▶ **PROBLEM STATEMENT**
Reproduce all of the data below word for word, leaving out the pictures.

▶ **SOURCE DATA**

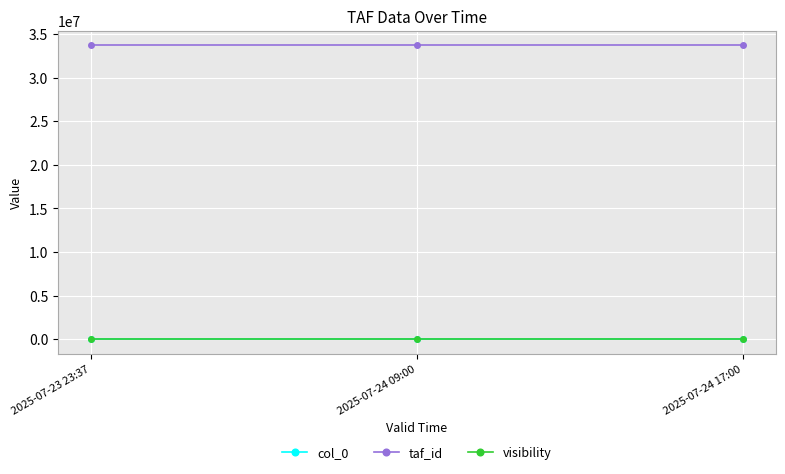

How many col_0 values are between 0 and 2?

3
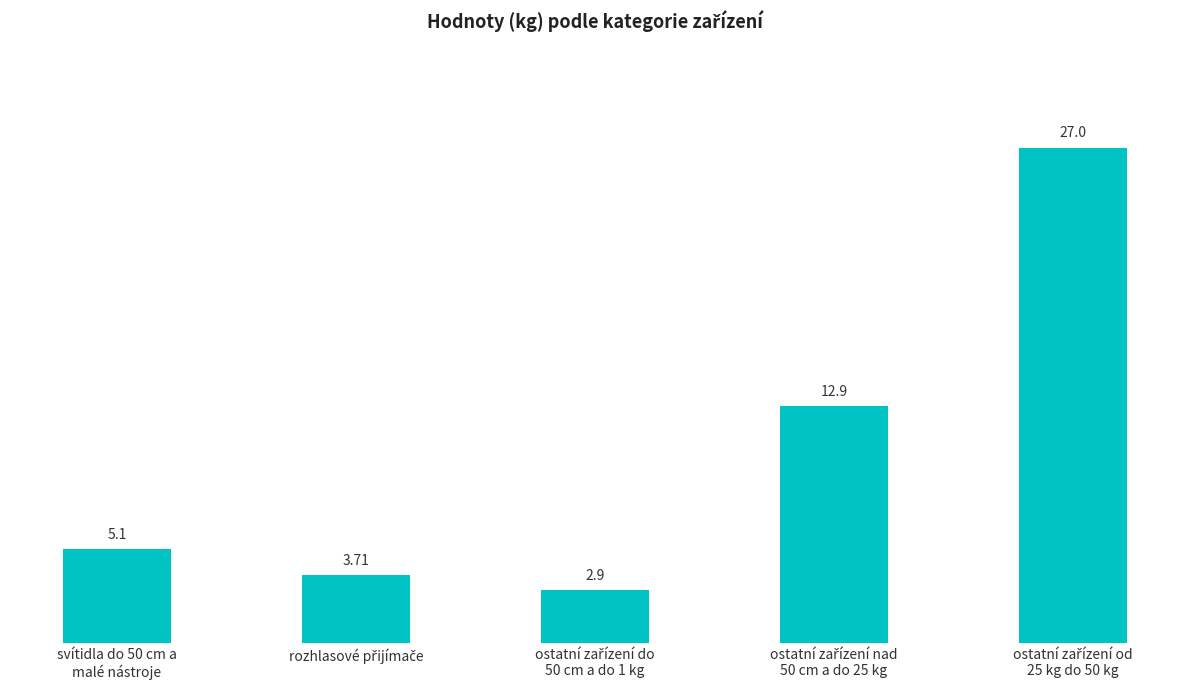

Reading left to right, transcribe all the data shown in this chart.

5.1	3.7	2.9	12.9	27.0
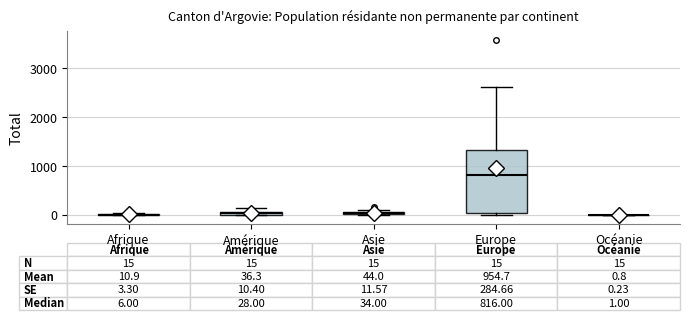

Which box is the tallest, from its lower edge to its upper edge?

Europe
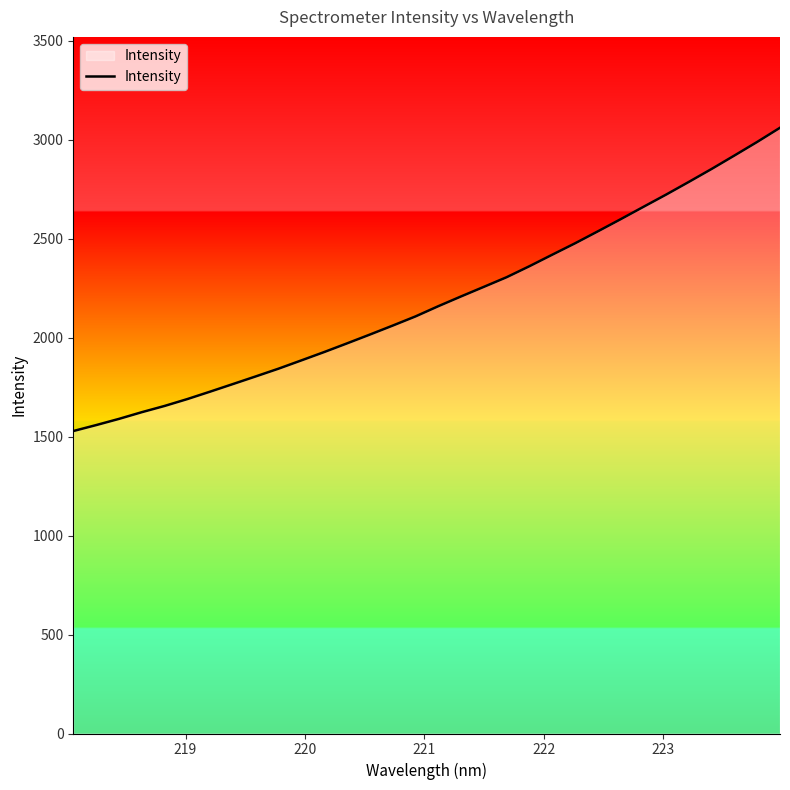

What is the smallest value displayed?

1528.0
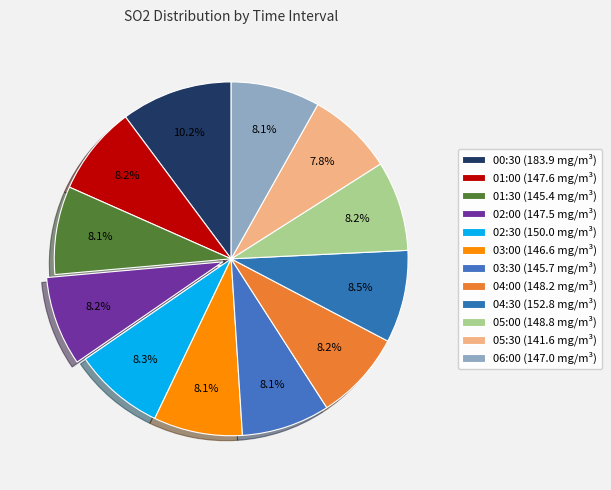

How many slices are in this pie chart?

12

▶ **RESULT OF THIS TASK**
How many col_0 values are between 0 and 2?

3

Reading left to right, transcribe all the data shown in this chart.

5.1	3.7	2.9	12.9	27.0

Which box is the tallest, from its lower edge to its upper edge?

Europe

What is the smallest value displayed?

1528.0

How many slices are in this pie chart?

12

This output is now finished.